3 Spanning-tree topology changes
Topology Changes (TCNs) can trigger a rapid aging of existing mac entries which may be cleared and re-learned, or could cause an L2 reconvergence around a different interface triggering multiple moves/updates for existing mac addresses.
4 Normal MAC entry is getting aged out due to inactivity.
Workaround
This issue is intermittent and will not be seen every time there is a change to the mac table. You can reduce the chances of hitting the issue by reducing the amount of mac churn on the switch.
The following may help reduce the frequency that the issue may be seen.
1. Ensure spanning-tree portfast is properly applied and the L2 network is stable to reduce the number of topology changes on the network.
- TCNs can be traced using "show span de | in exec|occur|from" to see the last port to receive/trigger them
2. Manually increase the mac aging time on the switch from the default (5 minutes) to a higher value such as 30 minutes or larger.

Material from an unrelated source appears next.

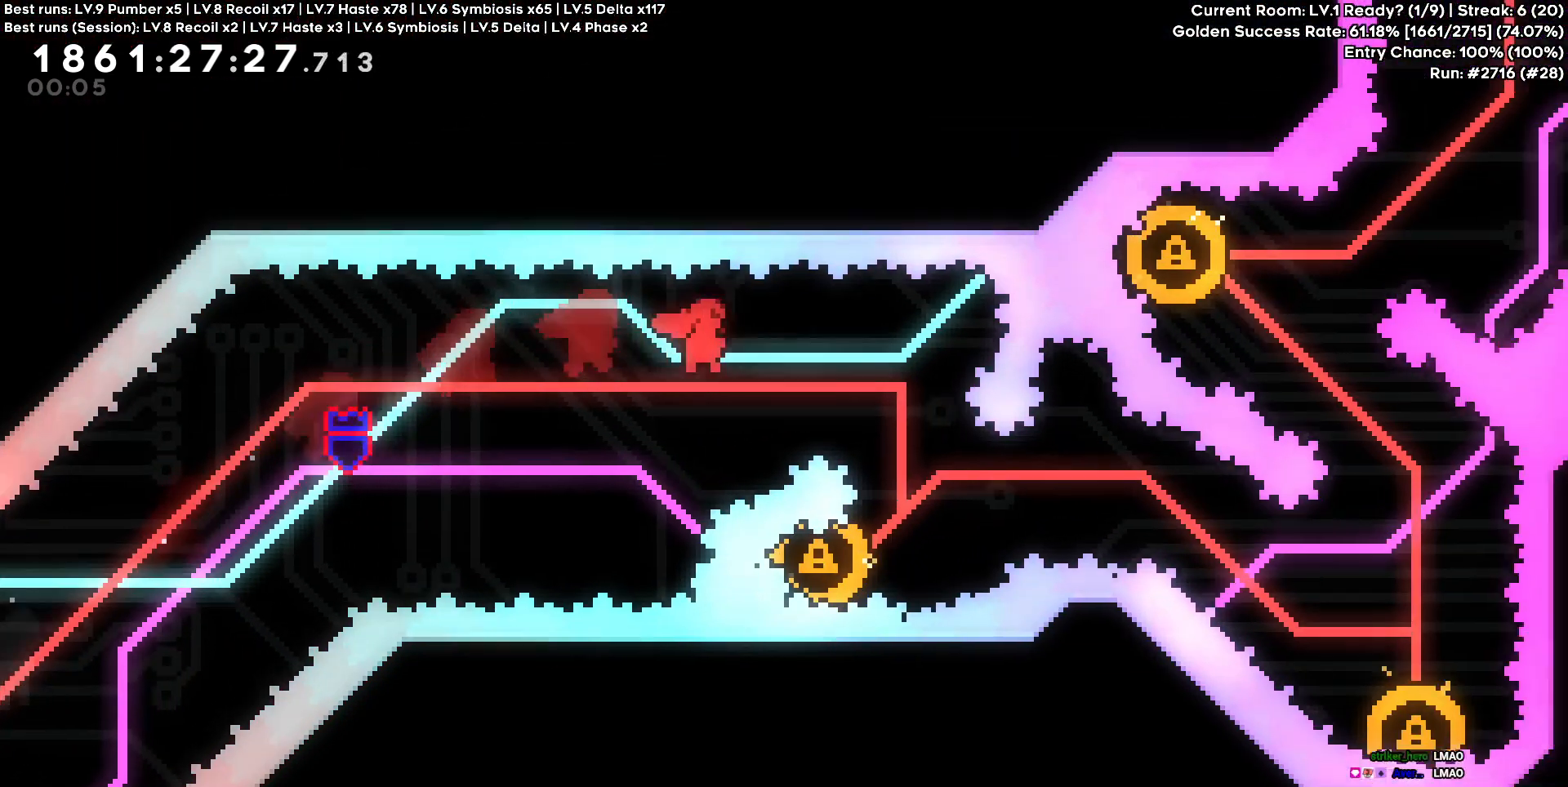
{"keys": ["a"], "events": [[283, "d", "up"], [383, "a", "down"]]}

- Silent hosts that are not expected to communicate often can have a mac aging time configured just above the ARP timer so that the gateway will always refresh the ARP entry before it expires, which in turn will update the mac aging time.
3. Do not manually clear the mac-table.
4. Avoid physical link changes where possible which would result in mac add/delete activities. port-channels can be used on redundant interfaces to protect from any one member link triggering a larger change.